October 27, 2008
It's Been a Long Time: Zeppelin Brand Naming Flies Again
Would you take a ride in a zeppelin?
I would . . . I think.
A California company called Airship Ventures is offering Americans a chance to ride in a real zeppelin, the first time paying passengers can board one in more than 70 years. People who are into airships (what zeppelins are called by enthusiasts) are thrilled by their return to the states.
But what about the Goodyear blimp, you may ask?
A blimp is not a zeppelin, because it doesn't have the same rigid internal frame. But riding in a blimp sounds safer to me, and a little less edgy than boarding a zeppelin. This may be in part because the name "blimp" is friendlier, even though the actual name comes from the sound made when this huge steerable balloon is pressed with a finger.
Zeppelins, on the other hand, were created by German Count Graf Ferdinand von Zeppelin and were a major source of transportation between WWI and WWII, so much so that the spire on the Empire State Building was meant to be a Zeppelin dock.
However, the new zeppelin is far safer.

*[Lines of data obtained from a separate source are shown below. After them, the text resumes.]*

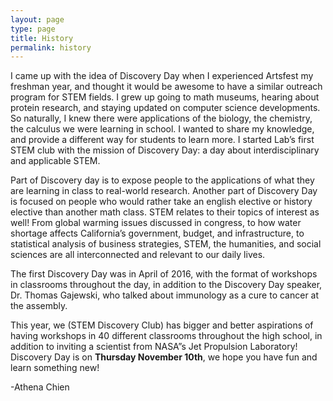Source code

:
```yaml
---
layout: page
type: page
title: History
permalink: history
---
```


I came up with the idea of Discovery Day when I experienced Artsfest my freshman year, and thought it would be awesome to have a similar outreach program for STEM fields.  I grew up going to math museums, hearing about protein research, and staying updated on computer science developments.  So naturally, I knew there were applications of the biology, the chemistry, the calculus we were learning in school.  I wanted to share my knowledge, and provide a different way for students to learn more.  I started Lab’s first STEM club with the mission of Discovery Day: a day about interdisciplinary and applicable STEM.


Part of Discovery day is to expose people to the applications of what they are learning in class to real-world research.  Another part of Discovery Day is focused on people who would rather take an english elective or history elective than another math class.  STEM relates to their topics of interest as well!  From global warming issues discussed in congress, to how water shortage affects California’s government, budget, and infrastructure, to statistical analysis of business strategies, STEM, the humanities, and social sciences are all interconnected and relevant to our daily lives.


The first Discovery Day was in April of 2016, with the format of workshops in classrooms throughout the day, in addition to the Discovery Day speaker, Dr. Thomas Gajewski, who talked about immunology as a cure to cancer at the assembly. 


This year, we (STEM Discovery Club) has bigger and better aspirations of having workshops in 40 different classrooms throughout the high school, in addition to inviting a scientist from NASA”s Jet Propulsion Laboratory!  Discovery Day is on **Thursday November 10th**, we hope you have fun and learn something new!

-Athena Chien

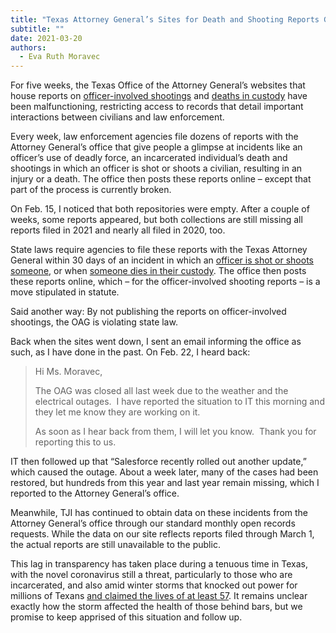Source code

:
 ```yaml
---
title: "Texas Attorney General’s Sites for Death and Shooting Reports Go Dark "
subtitle: ""
date: 2021-03-20
authors:
  - Eva Ruth Moravec
---
```

For five weeks, the Texas Office of the Attorney General’s websites that house reports on [officer-involved shootings](https://oagtx.force.com/oisreports/apex/OISReportsPage) and [deaths in custody](https://oagtx.force.com/cdr/cdrreportdeaths) have been malfunctioning, restricting access to records that detail important interactions between civilians and law enforcement. 

Every week, law enforcement agencies file dozens of reports with the Attorney General’s office that give people a glimpse at incidents like an officer’s use of deadly force, an incarcerated individual’s death and shootings in which an officer is shot or shoots a civilian, resulting in an injury or a death. The office then posts these reports online – except that part of the process is currently broken. 

On Feb. 15, I noticed that both repositories were empty. After a couple of weeks, some reports appeared, but both collections are still missing all reports filed in 2021 and nearly all filed in 2020, too. 

State laws require agencies to file these reports with the Texas Attorney General within 30 days of an incident in which an [officer is shot or shoots someone](https://statutes.capitol.texas.gov/Docs/CR/htm/CR.2.htm#2.139), or when [someone dies in their custody](https://statutes.capitol.texas.gov/Docs/CR/htm/CR.49.htm). The office then posts these reports online, which – for the officer-involved shooting reports – is a move stipulated in statute. 

Said another way: By not publishing the reports on officer-involved shootings, the OAG is violating state law. 

Back when the sites went down, I sent an email informing the office as such, as I have done in the past. On Feb. 22, I heard back:

> Hi Ms. Moravec,
>
> The OAG was closed all last week due to the weather and the electrical outages.  I have reported the situation to IT this morning and they let me know they are working on it.
>
> As soon as I hear back from them, I will let you know.  Thank you for reporting this to us.

IT then followed up that “Salesforce recently rolled out another update,” which caused the outage. About a week later, many of the cases had been restored, but hundreds from this year and last year remain missing, which I reported to the Attorney General’s office. 

Meanwhile, TJI has continued to obtain data on these incidents from the Attorney General’s office through our standard monthly open records requests. While the data on our site reflects reports filed through March 1, the actual reports are still unavailable to the public. 

This lag in transparency has taken place during a tenuous time in Texas, with the novel coronavirus still a threat, particularly to those who are incarcerated, and also amid winter storms that knocked out power for millions of Texans [and claimed the lives of at least 57](https://www.texastribune.org/2021/03/15/texas-winter-storm-deaths/). It remains unclear exactly how the storm affected the health of those behind bars, but we promise to keep apprised of this situation and follow up.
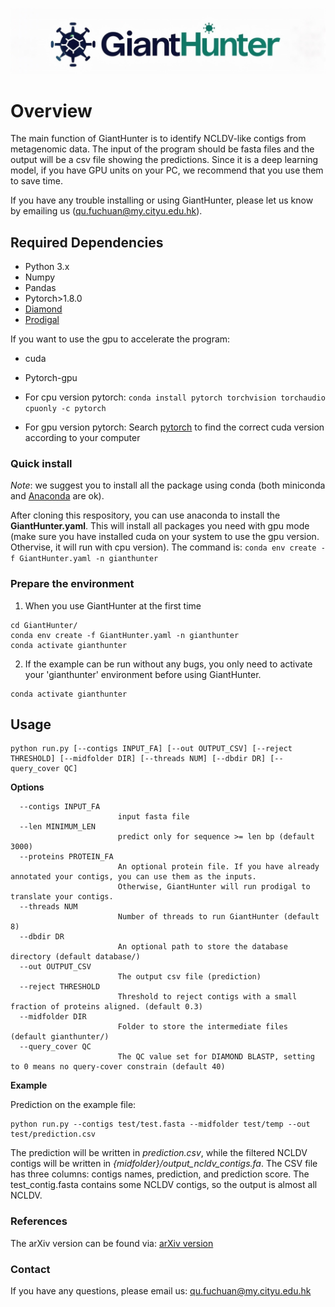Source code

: 
![GiantHunter](logo.jpeg)


# Overview
The main function of GiantHunter is to identify NCLDV-like contigs from metagenomic data. The input of the program should be fasta files and the output will be a csv file showing the predictions. Since it is a deep learning model, if you have GPU units on your PC, we recommend that you use them to save time. 

If you have any trouble installing or using GiantHunter, please let us know by emailing us (qu.fuchuan@my.cityu.edu.hk).


## Required Dependencies
* Python 3.x
* Numpy
* Pandas
* Pytorch>1.8.0
* [Diamond](https://github.com/bbuchfink/diamond)
* [Prodigal](https://github.com/hyattpd/Prodigal)


If you want to use the gpu to accelerate the program:
* cuda
* Pytorch-gpu

* For cpu version pytorch: `conda install pytorch torchvision torchaudio cpuonly -c pytorch`
* For gpu version pytorch: Search [pytorch](https://pytorch.org/) to find the correct cuda version according to your computer

### Quick install
*Note*: we suggest you to install all the package using conda (both miniconda and [Anaconda](https://anaconda.org/) are ok).

After cloning this respository, you can use anaconda to install the **GiantHunter.yaml**. This will install all packages you need with gpu mode (make sure you have installed cuda on your system to use the gpu version. Othervise, it will run with cpu version). The command is: `conda env create -f GiantHunter.yaml -n gianthunter`


### Prepare the environment
1. When you use GiantHunter at the first time
```
cd GiantHunter/
conda env create -f GiantHunter.yaml -n gianthunter
conda activate gianthunter
```


2. If the example can be run without any bugs, you only need to activate your 'gianthunter' environment before using GiantHunter.
```
conda activate gianthunter
```


## Usage

```
python run.py [--contigs INPUT_FA] [--out OUTPUT_CSV] [--reject THRESHOLD] [--midfolder DIR] [--threads NUM] [--dbdir DR] [--query_cover QC]
```

**Options**


      --contigs INPUT_FA
                            input fasta file
      --len MINIMUM_LEN
                            predict only for sequence >= len bp (default 3000)
      --proteins PROTEIN_FA
                            An optional protein file. If you have already annotated your contigs, you can use them as the inputs. 
                            Otherwise, GiantHunter will run prodigal to translate your contigs.
      --threads NUM
                            Number of threads to run GiantHunter (default 8)
      --dbdir DR
                            An optional path to store the database directory (default database/)
      --out OUTPUT_CSV
                            The output csv file (prediction)
      --reject THRESHOLD
                            Threshold to reject contigs with a small fraction of proteins aligned. (default 0.3)
      --midfolder DIR
                            Folder to store the intermediate files (default gianthunter/)
      --query_cover QC
                            The QC value set for DIAMOND BLASTP, setting to 0 means no query-cover constrain (default 40) 

**Example**

Prediction on the example file:

    python run.py --contigs test/test.fasta --midfolder test/temp --out test/prediction.csv

The prediction will be written in *prediction.csv*, while the filtered NCLDV contigs will be written in *{midfolder}/output_ncldv_contigs.fa*. The CSV file has three columns: contigs names, prediction, and prediction score. The test_contig.fasta contains some NCLDV contigs, so the output is almost all NCLDV.
    
### References

The arXiv version can be found via: [arXiv version](https://arxiv.org/abs/2501.15472)

### Contact
If you have any questions, please email us: qu.fuchuan@my.cityu.edu.hk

The Hindenburg was filled with highly flammable hydrogen, while the new versions, built in Germany by Zeppelin Luftschifftechnik, are filled with nonflammable helium.
Still, the name zeppelin is filled with emotion, possibly because the band Led Zeppelin used a picture of the burning Hindenburg on the cover of their first album, prompting millions of fans to think about the disaster every time they put on the record, much to the irritation of the Zeppelin family.

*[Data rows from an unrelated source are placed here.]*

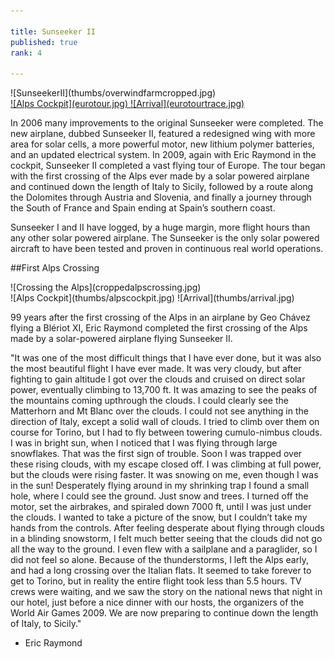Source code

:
 ```yaml
---

title: Sunseeker II
published: true
rank: 4

---
```


<div class="img-full">
![SunseekerII](thumbs/overwindfarmcropped.jpg)
</div>
<div class="img-dh"><a href="http://solar-flight.com/europetour/">
![Alps Cockpit](eurotour.jpg)
![Arrival](eurotourtrace.jpg)
</a>
</div>

In 2006 many improvements to the original Sunseeker were completed. The new airplane, dubbed Sunseeker II, featured a redesigned wing with more area for solar cells, a more powerful motor, new lithium polymer batteries, and an updated electrical system. In 2009, again with Eric Raymond in the cockpit, Sunseeker II completed a vast flying tour of Europe. The tour began with the first crossing of the Alps ever made by a solar powered airplane and continued down the length of Italy to Sicily, followed by a route along the Dolomites through Austria and Slovenia, and finally a journey through the South of France and Spain ending at Spain’s southern coast.

Sunseeker I and II have logged, by a huge margin, more flight hours than any other solar powered airplane. The Sunseeker is the only solar powered aircraft to have been tested and proven in continuous real world operations. 



##First Alps Crossing

<div class="img-full">
![Crossing the Alps](croppedalpscrossing.jpg)
</div>

<div class="img-dh">
![Alps Cockpit](thumbs/alpscockpit.jpg)
![Arrival](thumbs/arrival.jpg)
</div>

99 years after the first crossing of the Alps in an airplane by Geo Chávez flying a Blériot XI, Eric Raymond completed the first crossing of the Alps made by a solar-powered airplane flying Sunseeker II.

"It was one of the most difficult things that I have ever done, but it was also the most beautiful flight I have ever made. It was very cloudy, but after fighting to gain altitude I got over the clouds and cruised on direct solar power, eventually climbing to 13,700 ft. It was amazing to see the peaks of the mountains coming upthrough the clouds. I could clearly see the Matterhorn and Mt Blanc over the clouds. I could not see anything in the direction of Italy, except a solid wall of clouds. I tried to climb over them on course for Torino, but I had to fly between towering cumulo-nimbus clouds. I was in bright sun, when I noticed that I was flying through large snowflakes. That was the first sign of trouble. Soon I was trapped over these rising clouds, with my escape closed off. I was climbing at full power, but the clouds were rising faster. It was snowing on me, even though I was in the sun! Desperately flying around in my shrinking trap I found a small hole, where I could see the ground. Just snow and trees. I turned off the motor, set the airbrakes, and spiraled down 7000 ft, until I was just under the clouds. I wanted to take a picture of the snow, but I couldn’t take my hands from the controls. After feeling desperate about flying through clouds in a blinding snowstorm, I felt much better seeing that the clouds did not go all the way to the ground. I even flew with a sailplane and a paraglider, so I did not feel so alone. Because of the thunderstorms, I left the Alps early, and had a long crossing over the Italian flats. It seemed to take forever to get to Torino, but in reality the entire flight took less than 5.5 hours. TV crews were waiting, and we saw the story on the national news that night in our hotel, just before a nice dinner with our hosts, the organizers of the World Air Games 2009. We are now preparing to continue down the length of Italy, to Sicily."

- Eric Raymond



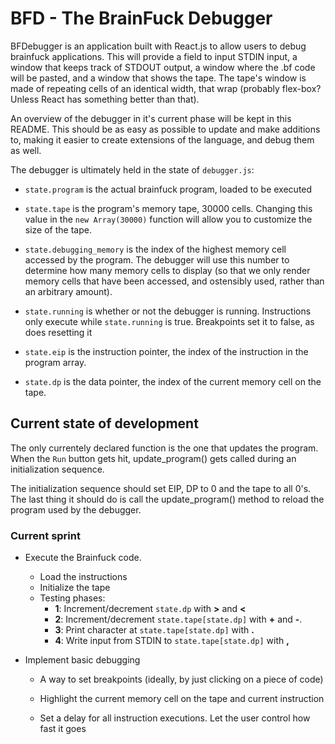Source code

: # BFD - The BrainFuck Debugger

BFDebugger is an application built with React.js to allow users to debug brainfuck applications. This will provide a field to input STDIN input, a window that keeps track of STDOUT output, a window where the .bf code will be pasted, and a window that shows the tape. The tape's window is made of repeating cells of an identical width, that wrap (probably flex-box? Unless React has something better than that).

An overview of the debugger in it's current phase will be kept in this README. This should be as easy as possible to update and make additions to, making it easier to create extensions of the language, and debug them as well.

The debugger is ultimately held in the state of `debugger.js`:

* `state.program` is the actual brainfuck program, loaded to be executed

* `state.tape` is the program's memory tape, 30000 cells. Changing this value in the `new Array(30000)` function will allow you to customize the size of the tape.

* `state.debugging_memory` is the index of the highest memory cell accessed by the program. The debugger will use this number to determine how many memory cells to display (so that we only render memory cells that have been accessed, and ostensibly used, rather than an arbitrary amount).

* `state.running` is whether or not the debugger is running. Instructions only execute while `state.running` is true. Breakpoints set it to false, as does resetting it

* `state.eip` is the instruction pointer, the index of the instruction in the program array. 

* `state.dp` is the data pointer, the index of the current memory cell on the tape.

## Current state of development

The only currentely declared function is the one that updates the program. When the `Run` button gets hit, update_program() gets called during an initialization sequence.

The initialization sequence should set EIP, DP to 0 and the tape to all 0's. The last thing it should do is call the update_program() method to reload the program used by the debugger.

### Current sprint

* Execute the Brainfuck code. 
    * Load the instructions
    * Initialize the tape
    * Testing phases:
        * **1**: Increment/decrement `state.dp` with **>** and **<**
        * **2**: Increment/decrement `state.tape[state.dp]` with **+** and **-**.
        * **3**: Print character at `state.tape[state.dp]` with **.**
        * **4**: Write input from STDIN to `state.tape[state.dp]` with **,**


* Implement basic debugging
    * A way to set breakpoints (ideally, by just clicking on a piece of code)

    * Highlight the current memory cell on the tape and current instruction

    * Set a delay for all instruction executions. Let the user control how fast it goes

More than that, zeppelins have a distinctly negative connotation in Europe where at the start of WWI they were used to bomb London from high altitudes in the dead of night. The image of a zeppelin in the sky still carries that frightening association despite the fact that zeppelins have not been used as bombers for over 90 years.
In light of the zeppelin's murky past, it is no surprise that effort is being put into creating excitement around the naming of the Airship Ventures' new aircraft. On the company's web-site, you can try to guess the name of Airship Ventures' new Zeppelin NT04 (New Technology) for a shot at a free ride on what will be the world's biggest zeppelin at 75 meters. Although that may seem rather large, it is a pygmy compared to the Hindenburg and the Graf Zeppelin II, which were built in 1937 and 1938, and were a whopping 245 m in length, making them the biggest flying objects in history.
And just in case you wanted some help making your zeppelin naming guess, Airship Ventures has created a site that examines naming conventions of zeppelins through the decades.